Recruiters, though, also say that other businesses are sometimes cautious about bringing in Amazon workers, because they have been trained to be so combative. The derisive local nickname for Amazon employees is “Amholes” — pugnacious and work-obsessed.
Call them what you will, their ranks are rapidly increasing. Amazon is finishing a 37-floor office tower near its South Lake Union campus and building another tower next to it. It plans a third next to that and has space for two more high-rises. By the time the dust settles in three years, Amazon will have enough space for 50,000 employees or so, more than triple what it had as recently as 2013.
Those new workers will strive to make Amazon the first trillion-dollar retailer, in the hope that just about everyone will be watching Amazon movies and playing Amazon games on Amazon tablets while they tell their Amazon Echo communications device that they need an Amazon-approved plumber and new lawn chairs, and throw in some Amazon potato chips as well.
Maybe it will happen. Liz Pearce spent two years at Amazon, managing projects like its wedding registry. “The pressure to deliver far surpasses any other metric,” she said. “I would see people practically combust.”
But just as Jeff Bezos was able to see the future of e-commerce before anyone else, she added, he was able to envision a new kind of workplace: fluid but tough, with employees staying only a short time and employers demanding the maximum.
“Amazon is driven by data,” said Ms. Pearce, who now runs her own Seattle software company, which is well stocked with ex-Amazonians. “It will only change if the data says it must — when the entire way of hiring and working and firing stops making economic sense.”
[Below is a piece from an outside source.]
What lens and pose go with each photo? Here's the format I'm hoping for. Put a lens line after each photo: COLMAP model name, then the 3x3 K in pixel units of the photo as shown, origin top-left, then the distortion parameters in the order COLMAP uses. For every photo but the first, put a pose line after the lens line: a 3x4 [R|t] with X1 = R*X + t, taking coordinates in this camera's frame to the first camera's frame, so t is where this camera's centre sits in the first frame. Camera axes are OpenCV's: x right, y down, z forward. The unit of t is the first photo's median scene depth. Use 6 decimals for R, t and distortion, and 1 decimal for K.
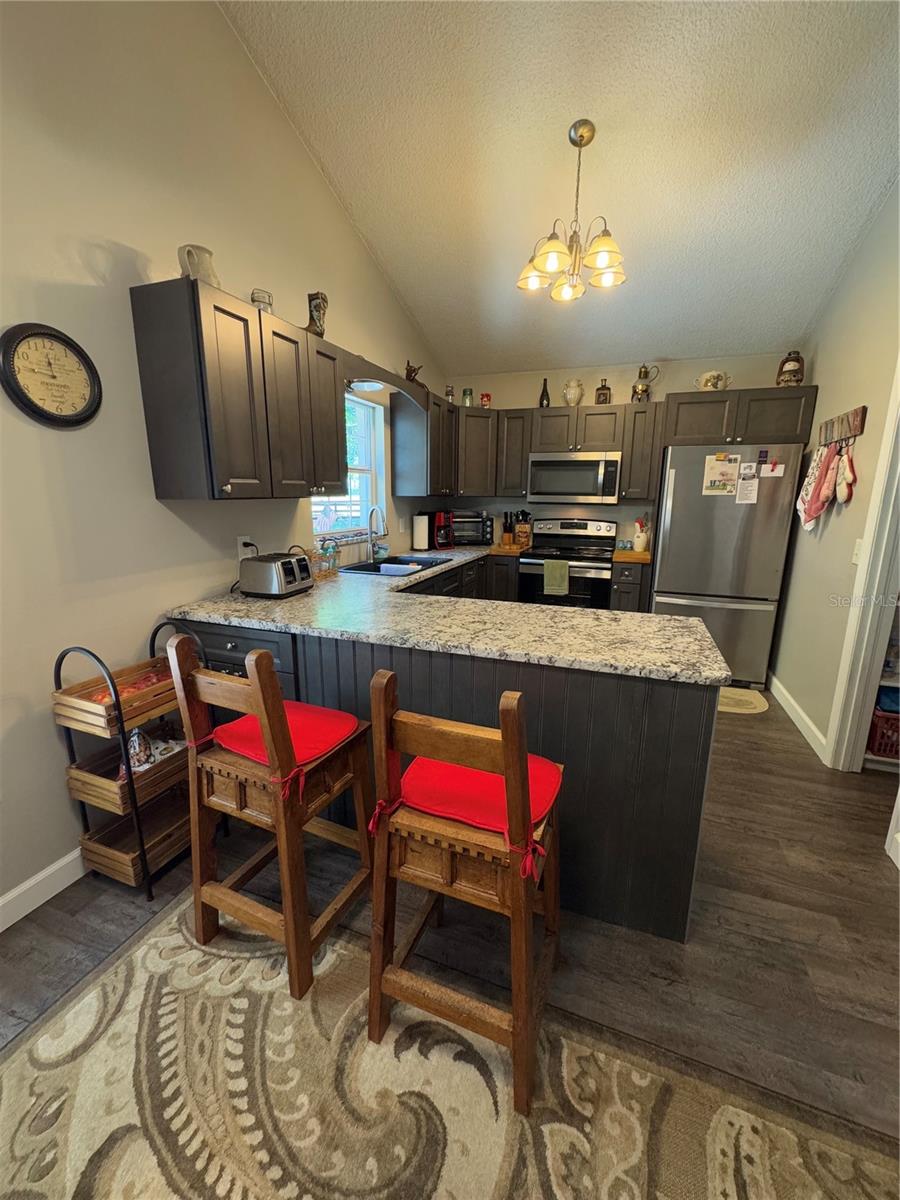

The retailer is already showing some strain from its rapid growth. Even for entry-level jobs, it is hiring on the East Coast, and many employees are required to hand over all their contacts to company recruiters at “LinkedIn” parties. In Seattle alone, more than 4,500 jobs are open, including one for an analyst specializing in “high-volume hiring.”
Some companies, faced with such an overwhelming need for new bodies, might scale back their ambitions or soften their message.
Not Amazon. In a recent recruiting video, one young woman warns: “You either fit here or you don’t. You love it or you don’t. There is no middle ground.”